WHEN the economic downturn hit us so suddenly 10 years ago, the construction industry was decimated in almost one fell swoop. Building workers who had been making great money – and spending it too with gleeful abandon – were faced with bleak prospects and it was a case of either going on the dole, or emigrating if you were young and able enough to do so.
As a result, Ireland lost a generation of building workers, many of whom made good lives for themselves abroad, some putting down roots in other countries. One in every two workers who lost their jobs in Ireland between 2007 and 2012 had previously been employed in construction.
During the boom years, Irish construction workers were heavily augmented by hard-working immigrants from eastern European countries such as Poland, Latvia and Lithuania, most of whom left Ireland when the building work dried up and subsequently returned to their own countries, which are beginning to feel and enjoy the benefits of EU membership, to settle down there.

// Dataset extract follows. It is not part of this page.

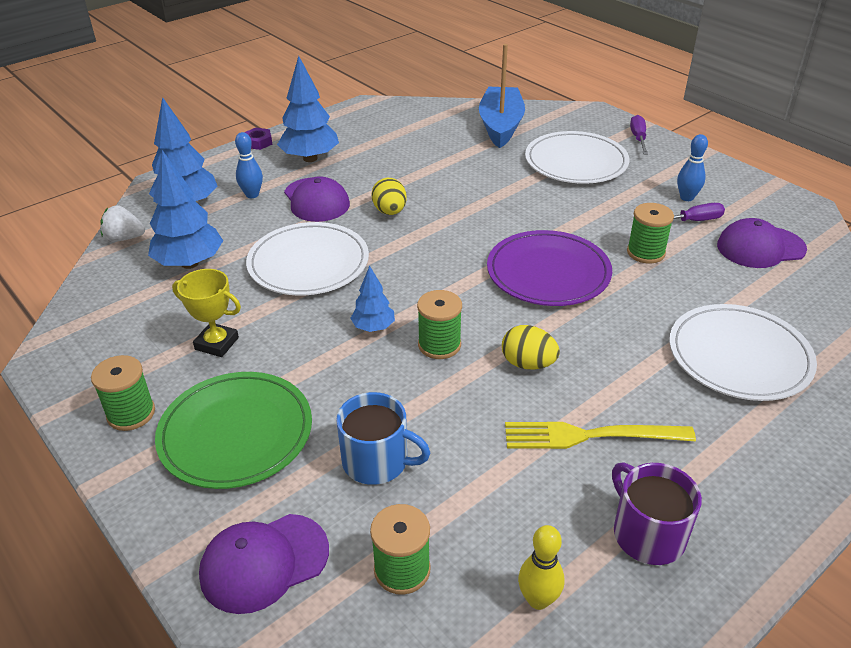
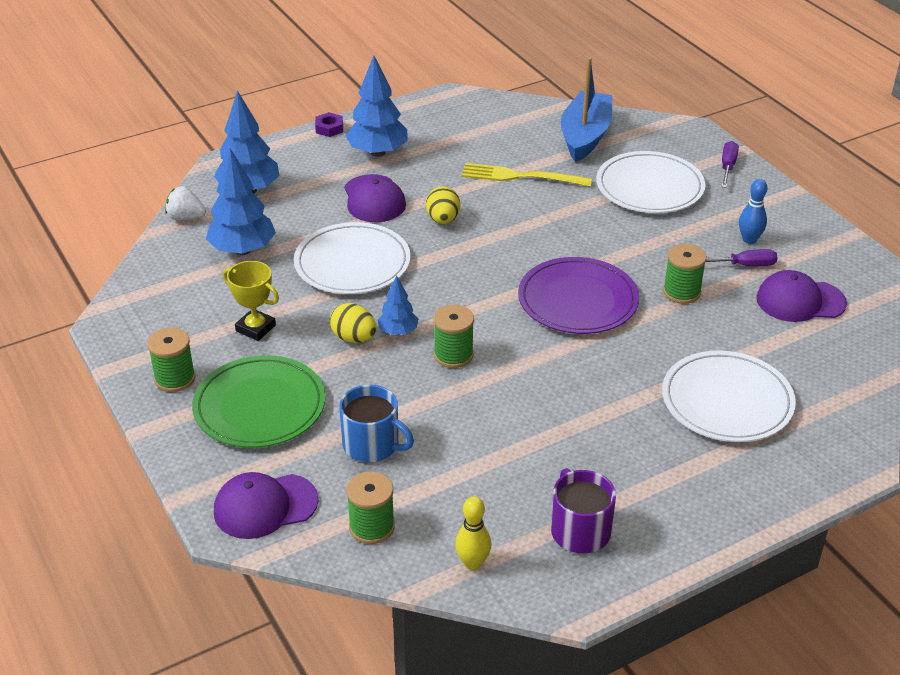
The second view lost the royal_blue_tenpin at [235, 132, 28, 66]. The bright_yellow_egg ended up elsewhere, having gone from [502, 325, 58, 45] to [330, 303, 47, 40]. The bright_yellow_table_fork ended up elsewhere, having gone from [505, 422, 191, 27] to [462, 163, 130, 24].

The biggest deficit caused by the collapse of the construction industry was in the availability of skilled labour, exacerbated by the discontinuation of many apprenticeship schemes during the economic downturn. In recent years, the Department of Education and Skills has been re-introducing these badly-needed apprenticeship schemes which will go some way towards addressing that deficit.
Employment in the construction sector last year was 46% lower than it was in 2007, despite the fact that over 50,000 jobs have been created in the construction industry since the lowest point of the recession in 2013, regaining less than a third of all the jobs lost during the crisis. With the demand for more new housing and the government’s big plans for infrastructural work in the Project Ireland 2040 capital expenditure programme, the construction industry must attract in a lot more talent to be able to deliver.
It is estimated that the sector needs to attract over 112,000 workers into the industry up to 2020 to ensure that Ireland can deliver on its housing and infrastructure targets. This is quite a tall order and it is difficult to envisage how they are going to manage it.
As well as the apprenticeship schemes, the Construction Industry Federation (CIF) wants school career guidance counsellors to extol the benefits of a career in construction, encourage people who left the industry to return to it and to tap into the Diaspora to encourage workers with the necessary skills to return home. All easier said than done.